[文档正文]
--- --- ---

LeetCode Medium:22. Generate Parentheses

一、题目

Given n pairs of parentheses, write a function to generate all combinations of well-formed parentheses.

For example, given n = 3, a solution set is:

[
  "((()))",
  "(()())",
  "(())()",
  "()(())",
  "()()()"
]

给定一个整数，输出所有正确匹配的括号的组合。

二、思路递归，递归我并不了解很深，只是知道什么时候能用递归。递归有三个特性：1、必须有一个明确的结束条件；2、每次递归都是为了让问题规模变小；3、递归层次过多会导致栈溢出，且效率不高

三、代码

#coding:utf-8
class Solution(object):
    def func(self, array, string, left, right):
        """array:最终生成的list
           string:本轮已经完成的str
           left:左括号剩余个数
           right:右括号剩余个数
        """
        if left == 0 and right == 0:  # 递归终止条件，左边括号与右边括号剩余个数均为0
            array += [string]
        if left > 0:  # 左边括号剩余大于0，则可以继续往下递归
            self.func(array, string + "(", left - 1, right)
        if right > 0 and left < right:  # 右边括号剩余大于0且左边剩余小于右边剩余，则可继续递归
            self.func(array, string + ")", left, right - 1)

    def generateParenthesis(self, n):
        """

--- --- ---

[数据摘录]
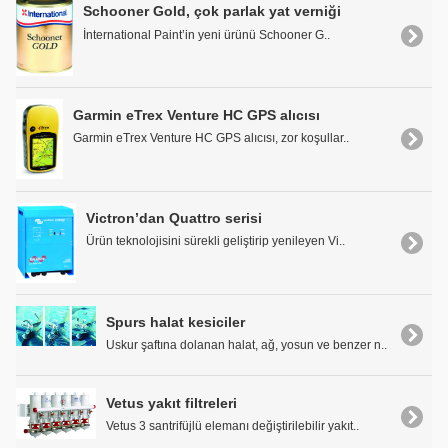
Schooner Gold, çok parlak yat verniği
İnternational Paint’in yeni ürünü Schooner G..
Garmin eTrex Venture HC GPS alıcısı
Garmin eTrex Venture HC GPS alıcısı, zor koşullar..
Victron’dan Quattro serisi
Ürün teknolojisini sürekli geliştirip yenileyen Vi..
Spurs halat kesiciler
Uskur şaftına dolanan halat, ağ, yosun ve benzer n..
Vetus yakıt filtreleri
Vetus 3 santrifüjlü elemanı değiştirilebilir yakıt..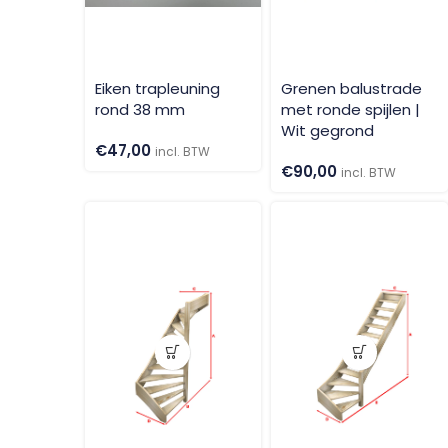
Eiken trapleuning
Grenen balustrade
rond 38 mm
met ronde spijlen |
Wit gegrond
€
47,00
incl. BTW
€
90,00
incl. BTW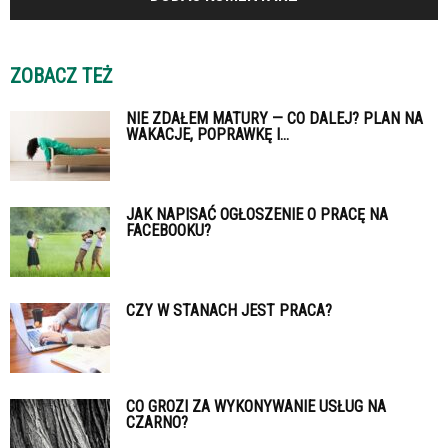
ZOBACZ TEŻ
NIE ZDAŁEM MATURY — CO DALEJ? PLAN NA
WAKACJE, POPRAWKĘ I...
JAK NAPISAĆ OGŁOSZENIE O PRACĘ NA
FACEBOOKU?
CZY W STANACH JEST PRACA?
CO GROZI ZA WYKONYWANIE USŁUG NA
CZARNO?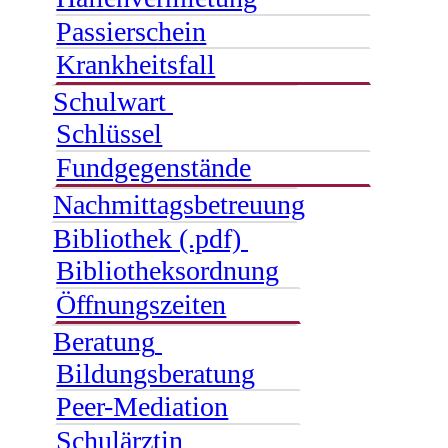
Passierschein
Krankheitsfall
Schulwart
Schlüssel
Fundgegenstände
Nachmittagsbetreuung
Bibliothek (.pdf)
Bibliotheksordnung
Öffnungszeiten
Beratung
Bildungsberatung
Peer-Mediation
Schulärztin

--- --- ---

[任务要求]
a) 请返回括号生成题解中"#coding:utf-8"与"- 1, right)"之间的原文，首尾两处都包括在内。
b) 在括号生成题解的代码里，递归的终止条件是什么？

[任务结果]
a)
#coding:utf-8
class Solution(object):
    def func(self, array, string, left, right):
        """array:最终生成的list
           string:本轮已经完成的str
           left:左括号剩余个数
           right:右括号剩余个数
        """
        if left == 0 and right == 0:  # 递归终止条件，左边括号与右边括号剩余个数均为0
            array += [string]
        if left > 0:  # 左边括号剩余大于0，则可以继续往下递归
            self.func(array, string + "(", left - 1, right)

b) 左括号与右括号的剩余个数均为0。